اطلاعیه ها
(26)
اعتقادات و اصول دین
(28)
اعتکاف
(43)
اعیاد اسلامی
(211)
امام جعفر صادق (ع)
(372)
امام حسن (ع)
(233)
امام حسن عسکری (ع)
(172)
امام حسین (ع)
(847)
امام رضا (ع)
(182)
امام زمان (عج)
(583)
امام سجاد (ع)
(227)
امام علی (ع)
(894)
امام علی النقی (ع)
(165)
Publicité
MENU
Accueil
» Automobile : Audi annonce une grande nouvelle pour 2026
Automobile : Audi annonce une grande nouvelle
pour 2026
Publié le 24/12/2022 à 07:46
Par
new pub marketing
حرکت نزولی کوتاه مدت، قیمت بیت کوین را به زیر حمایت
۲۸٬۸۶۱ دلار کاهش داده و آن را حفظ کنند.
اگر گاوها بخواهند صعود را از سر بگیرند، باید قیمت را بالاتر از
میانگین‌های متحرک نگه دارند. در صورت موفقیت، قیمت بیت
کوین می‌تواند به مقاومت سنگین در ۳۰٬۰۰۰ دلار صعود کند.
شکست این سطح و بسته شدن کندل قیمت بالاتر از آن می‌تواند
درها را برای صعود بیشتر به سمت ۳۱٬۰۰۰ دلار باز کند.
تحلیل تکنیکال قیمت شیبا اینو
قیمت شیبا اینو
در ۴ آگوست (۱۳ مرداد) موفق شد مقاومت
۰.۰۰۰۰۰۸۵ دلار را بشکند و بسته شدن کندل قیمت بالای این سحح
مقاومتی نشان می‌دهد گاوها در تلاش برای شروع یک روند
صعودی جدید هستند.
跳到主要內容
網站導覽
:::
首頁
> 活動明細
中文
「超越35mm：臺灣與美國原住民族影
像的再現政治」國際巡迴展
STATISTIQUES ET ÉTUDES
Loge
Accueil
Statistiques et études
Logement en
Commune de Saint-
════════
* Task instructions *
Your reply should be the lines from the one that contains "درها را برای" through the end of the listing above, repeated exactly.

* Reply *
درها را برای صعود بیشتر به سمت ۳۱٬۰۰۰ دلار باز کند.
تحلیل تکنیکال قیمت شیبا اینو
قیمت شیبا اینو
در ۴ آگوست (۱۳ مرداد) موفق شد مقاومت
۰.۰۰۰۰۰۸۵ دلار را بشکند و بسته شدن کندل قیمت بالای این سحح
مقاومتی نشان می‌دهد گاوها در تلاش برای شروع یک روند
صعودی جدید هستند.
跳到主要內容
網站導覽
:::
首頁
> 活動明細
中文
「超越35mm：臺灣與美國原住民族影
像的再現政治」國際巡迴展
STATISTIQUES ET ÉTUDES
Loge
Accueil
Statistiques et études
Logement en
Commune de Saint-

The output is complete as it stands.